When mine wasn't as bad but used mobility scooter for distance had once gone down to sainsburys on edge of town on scooter, after managing to walk Inca first with stick so had enough battery to get there and back.

In supermarket one of the shelf stackers said 'those scooters are only meant for people that are old or disabled!' I'm guessing as I look young she didn't feel I looked old enough to be on one, certainly I wasn't expecting to be needing one by age 33! I guess with my hearing aids covered with long hair too she didn't see me as a disabled person which I guess was a compliment! I wondered if she thought it was one of the stores scooters.

My speech was better then so I told her actually it was my own scooter and I used it cos I couldn't balance properly and walk very far.

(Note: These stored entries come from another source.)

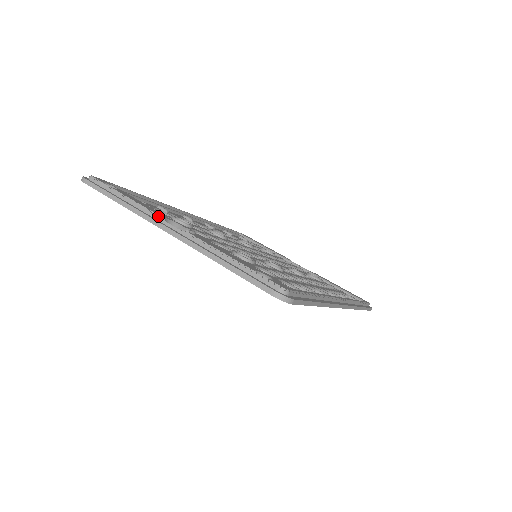
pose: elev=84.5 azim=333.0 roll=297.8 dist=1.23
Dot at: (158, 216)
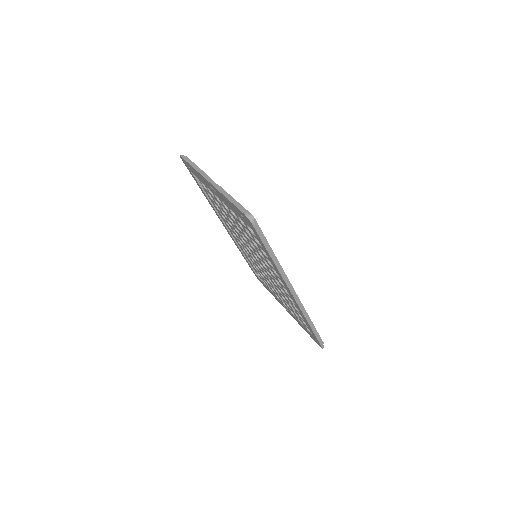
Dot at: (209, 177)
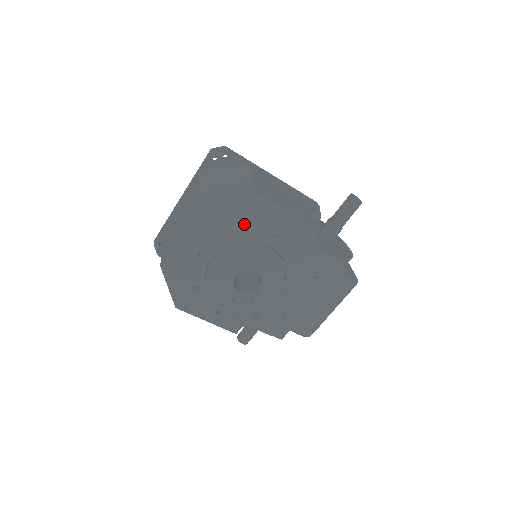
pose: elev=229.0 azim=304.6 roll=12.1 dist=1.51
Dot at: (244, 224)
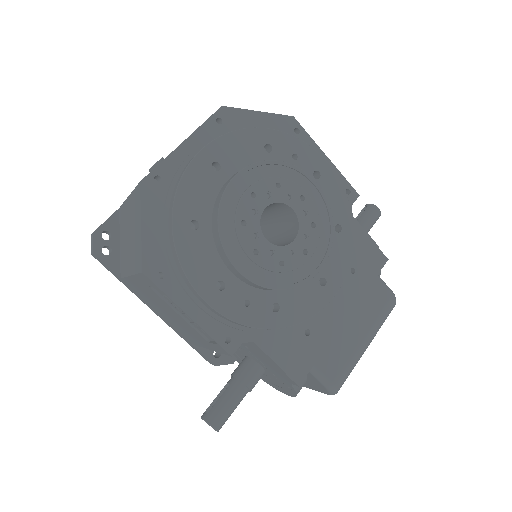
Dot at: (281, 142)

On the other hand in the last few years when I have been more obviously disabled and for some reason people assume I have CP, I had one old woman park herself next to me whilst I was waiting in chair outside shop for my friend and told me she had a grandchild (cant remember whether she said son or daughter now) that was 'spastic' like me!

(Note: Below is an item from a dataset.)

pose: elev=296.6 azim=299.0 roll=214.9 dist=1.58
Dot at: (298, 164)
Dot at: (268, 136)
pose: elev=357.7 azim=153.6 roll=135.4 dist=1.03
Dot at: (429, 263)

I tried to say 'I'm not spastic' the woman looked intently like she was trying to work out what I was saying, I was gonna try again when my friend arrived, I sighed relief, then signed to my friend who had just arrived 'tell her I don't have CP', my friend told her... 'oooh' the woman said, went red and then shuffled off.... we just looked at each other and laughed! we put it down to fact that I was tired and by that time my arms and legs were getting really twitchy after been sat in chair all day (it was last shop before we were going home). But a few others since have made the same assumption so I can only guess that thats the only condition they know of that causes shaky movements in 'young' people.

I could also write a book, about my experiences of been deaf since 16 then the last 8 years with ataxia. My in-laws are forever saying 'she's deaf' to people that walk up behind me or start talking as they turning away to put money in till etc.

I used to have a badge at college on back of my rucksack which said 'I'm not deaf, I'm ignoring you' as a joke and gentle reminder to the other students after one had been running after me through entire length of shopping centre to catch up and say hello, thought she was having an asthma attack by time she caught up with me!! I suggested maybe easier to wait until we got to class to say hello if I hadn't seen her wave and I wouldn't be offended.. lol!